I went last night to Ume no Hana in Beverly Hills with my husband. I would recommend this place if you like tofu and enjoy a traditional Kaiseki type meal. It is a chain restaurant in Japan with about 75 locations. This is the first one in the US. I imagine it is a little different than the ones in Japan because they have aimed these for the American palette.
The restaurant itself is beautiful with a zen like feel. There are 3 dining rooms and a VIP tatami room plus a full bar area. They make all their own tofu and yuba (tofu skin). There is a viewing window that you can see them make the yuba. Sidenote The bathrooms even have the Toto toilets with heated seats and bidets! Surprisingly, most of the wait staff are Americans and the back of the house are Japanese. Our waitress, Sally, was especially accommodating and very pleasant. When we would have a question about an item and she didnt know the answer she would go to the kitchen and ask them for an answer.
They serve a lunch course which starts at $25 and there are also a la carte items. Dinner courses start at $45 (which we had) and goes up to $100 or more. I thought $45 was reasonable since there were about 10 courses and they are not stingy on the portions. We started with a tofu salad with fried renkon (lotus root) and prosciutto (which was a little odd, but went well with the dish) dressed in a Japanese style vinaigrette. Then came yuba with wasabi and a dashi type sauce and then a softer tofu mixed with a dairy product which made the tofu like a firm pudding consistency this was served with a miso sauce.
In the middle of the table is a place to put hotpots. The unusual part of this is that it never gets hot to the touch. It only conducts heat when metal is placed on top. The pot gets hot, but the surface stays cool. For our course the hot pot portion was in a woven basket with a metal band at the bottom to conduct the heat. In it was a delicate tofu with greens and nama-fu (a fresh gluten cake made of wheat which you usually only find in stores in the dried form). This was served with sesame seeds, a sesame based sauce and grated ginger. There was also chawan mushi that you can order in the traditional style or with a spicy sauce or creamy sauce.
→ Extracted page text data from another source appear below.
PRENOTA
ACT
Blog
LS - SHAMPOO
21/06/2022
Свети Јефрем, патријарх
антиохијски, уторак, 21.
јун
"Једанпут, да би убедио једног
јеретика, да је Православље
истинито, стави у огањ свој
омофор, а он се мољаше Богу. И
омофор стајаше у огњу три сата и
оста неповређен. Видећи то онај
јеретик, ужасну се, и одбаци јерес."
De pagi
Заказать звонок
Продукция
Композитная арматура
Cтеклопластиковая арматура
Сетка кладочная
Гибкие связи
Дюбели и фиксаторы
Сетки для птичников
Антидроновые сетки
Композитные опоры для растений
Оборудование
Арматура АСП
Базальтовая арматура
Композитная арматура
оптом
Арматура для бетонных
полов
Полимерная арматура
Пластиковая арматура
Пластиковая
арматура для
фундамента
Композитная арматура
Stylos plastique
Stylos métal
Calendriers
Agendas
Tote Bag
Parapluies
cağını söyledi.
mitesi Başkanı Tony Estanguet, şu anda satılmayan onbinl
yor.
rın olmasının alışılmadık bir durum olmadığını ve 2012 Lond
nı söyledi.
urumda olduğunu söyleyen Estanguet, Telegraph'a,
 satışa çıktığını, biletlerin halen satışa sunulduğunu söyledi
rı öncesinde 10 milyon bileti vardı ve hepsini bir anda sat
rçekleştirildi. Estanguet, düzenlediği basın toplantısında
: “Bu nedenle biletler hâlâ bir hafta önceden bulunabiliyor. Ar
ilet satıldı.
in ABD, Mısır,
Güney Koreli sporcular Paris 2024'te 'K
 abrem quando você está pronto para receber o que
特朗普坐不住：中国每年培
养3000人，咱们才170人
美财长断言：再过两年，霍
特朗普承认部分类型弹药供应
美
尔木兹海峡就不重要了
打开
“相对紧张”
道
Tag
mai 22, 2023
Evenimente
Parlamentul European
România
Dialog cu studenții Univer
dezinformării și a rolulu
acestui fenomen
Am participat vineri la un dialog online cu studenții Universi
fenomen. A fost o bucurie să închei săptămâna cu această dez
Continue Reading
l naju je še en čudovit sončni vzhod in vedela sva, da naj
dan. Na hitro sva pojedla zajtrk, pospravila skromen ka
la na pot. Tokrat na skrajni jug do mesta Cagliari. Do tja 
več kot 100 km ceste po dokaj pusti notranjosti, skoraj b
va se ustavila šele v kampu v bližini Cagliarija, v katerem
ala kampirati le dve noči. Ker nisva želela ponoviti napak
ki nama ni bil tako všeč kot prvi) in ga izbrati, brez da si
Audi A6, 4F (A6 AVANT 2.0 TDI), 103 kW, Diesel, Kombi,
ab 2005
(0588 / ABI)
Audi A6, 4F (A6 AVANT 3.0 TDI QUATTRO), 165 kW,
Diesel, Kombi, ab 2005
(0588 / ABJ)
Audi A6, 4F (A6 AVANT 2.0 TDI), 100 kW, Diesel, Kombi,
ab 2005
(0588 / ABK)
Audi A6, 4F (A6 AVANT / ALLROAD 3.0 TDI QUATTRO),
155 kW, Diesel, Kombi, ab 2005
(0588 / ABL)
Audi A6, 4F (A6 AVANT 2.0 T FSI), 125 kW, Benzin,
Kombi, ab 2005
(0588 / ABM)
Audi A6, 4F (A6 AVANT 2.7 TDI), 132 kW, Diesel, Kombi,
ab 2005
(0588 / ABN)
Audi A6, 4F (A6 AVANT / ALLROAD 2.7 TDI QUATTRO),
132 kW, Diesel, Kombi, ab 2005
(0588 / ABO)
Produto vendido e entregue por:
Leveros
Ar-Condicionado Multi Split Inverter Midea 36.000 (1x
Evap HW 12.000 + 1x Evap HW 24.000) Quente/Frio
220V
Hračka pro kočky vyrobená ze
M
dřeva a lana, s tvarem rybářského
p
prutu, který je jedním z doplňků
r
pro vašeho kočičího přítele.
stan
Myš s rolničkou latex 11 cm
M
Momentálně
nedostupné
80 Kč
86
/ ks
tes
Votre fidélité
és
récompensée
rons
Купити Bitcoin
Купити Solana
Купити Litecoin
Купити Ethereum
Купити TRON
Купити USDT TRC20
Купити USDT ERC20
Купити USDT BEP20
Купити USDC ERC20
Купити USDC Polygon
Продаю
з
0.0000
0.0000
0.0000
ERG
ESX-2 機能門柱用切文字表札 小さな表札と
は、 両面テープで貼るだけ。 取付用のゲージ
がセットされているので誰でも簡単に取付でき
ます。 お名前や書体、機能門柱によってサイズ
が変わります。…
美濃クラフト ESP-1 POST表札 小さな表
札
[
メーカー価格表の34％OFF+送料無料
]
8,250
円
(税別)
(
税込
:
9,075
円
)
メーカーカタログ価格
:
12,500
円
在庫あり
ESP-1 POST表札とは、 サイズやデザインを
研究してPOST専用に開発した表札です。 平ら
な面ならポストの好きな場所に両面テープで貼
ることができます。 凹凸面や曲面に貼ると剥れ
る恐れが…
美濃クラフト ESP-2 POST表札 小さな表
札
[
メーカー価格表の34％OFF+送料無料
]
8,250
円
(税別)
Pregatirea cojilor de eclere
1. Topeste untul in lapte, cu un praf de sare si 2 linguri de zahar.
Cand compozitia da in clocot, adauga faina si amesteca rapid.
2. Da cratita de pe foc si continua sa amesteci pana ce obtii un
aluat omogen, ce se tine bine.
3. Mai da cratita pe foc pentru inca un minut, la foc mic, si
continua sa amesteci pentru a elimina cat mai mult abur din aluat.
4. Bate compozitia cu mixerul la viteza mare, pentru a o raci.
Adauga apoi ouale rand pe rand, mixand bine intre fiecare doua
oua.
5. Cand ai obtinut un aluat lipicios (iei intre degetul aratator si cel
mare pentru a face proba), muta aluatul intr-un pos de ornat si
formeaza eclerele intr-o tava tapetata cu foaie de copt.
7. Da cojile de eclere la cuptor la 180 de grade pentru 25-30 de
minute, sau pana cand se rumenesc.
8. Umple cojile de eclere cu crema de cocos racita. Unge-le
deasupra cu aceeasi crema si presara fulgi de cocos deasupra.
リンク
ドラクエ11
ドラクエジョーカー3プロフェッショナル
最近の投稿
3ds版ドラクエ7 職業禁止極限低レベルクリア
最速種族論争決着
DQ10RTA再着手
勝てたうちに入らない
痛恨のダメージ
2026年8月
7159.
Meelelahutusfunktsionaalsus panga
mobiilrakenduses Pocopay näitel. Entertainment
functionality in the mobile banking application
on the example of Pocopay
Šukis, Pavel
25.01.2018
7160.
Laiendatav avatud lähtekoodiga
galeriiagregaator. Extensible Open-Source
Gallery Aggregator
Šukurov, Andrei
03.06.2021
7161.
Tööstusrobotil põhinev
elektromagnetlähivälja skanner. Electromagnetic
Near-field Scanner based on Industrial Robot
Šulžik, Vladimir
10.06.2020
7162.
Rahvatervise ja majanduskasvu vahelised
I had the traditional which was very delicious and my husband had the spicy sauce which was similar to momijioroshi which is a red pepper paste used for shabu-shabu. There also were a couple of sushi and sashimi dishes, but they were more of an accent I would not go for the sushi. They also served a few skewered pieces which my favorite was another nama-fu. I believe these were grilled. When we ordered green tea a nice touch was that it was served in a tea set with 2 teacups and a teapot. All the presentation and dinnerware were beautiful typical of the Japanese style. There may have been a couple of other dishes, but I cant specifically remember.
All the courses are different. They dont just add extra dishes like most places do. They all have different ingredients. The more expensive courses have meat and seafood in them.
The meal cant be compared to eating at a Tofu House in Kyoto, but I would recommend Ume no Hana if you like tofu and a traditional Japanese experience.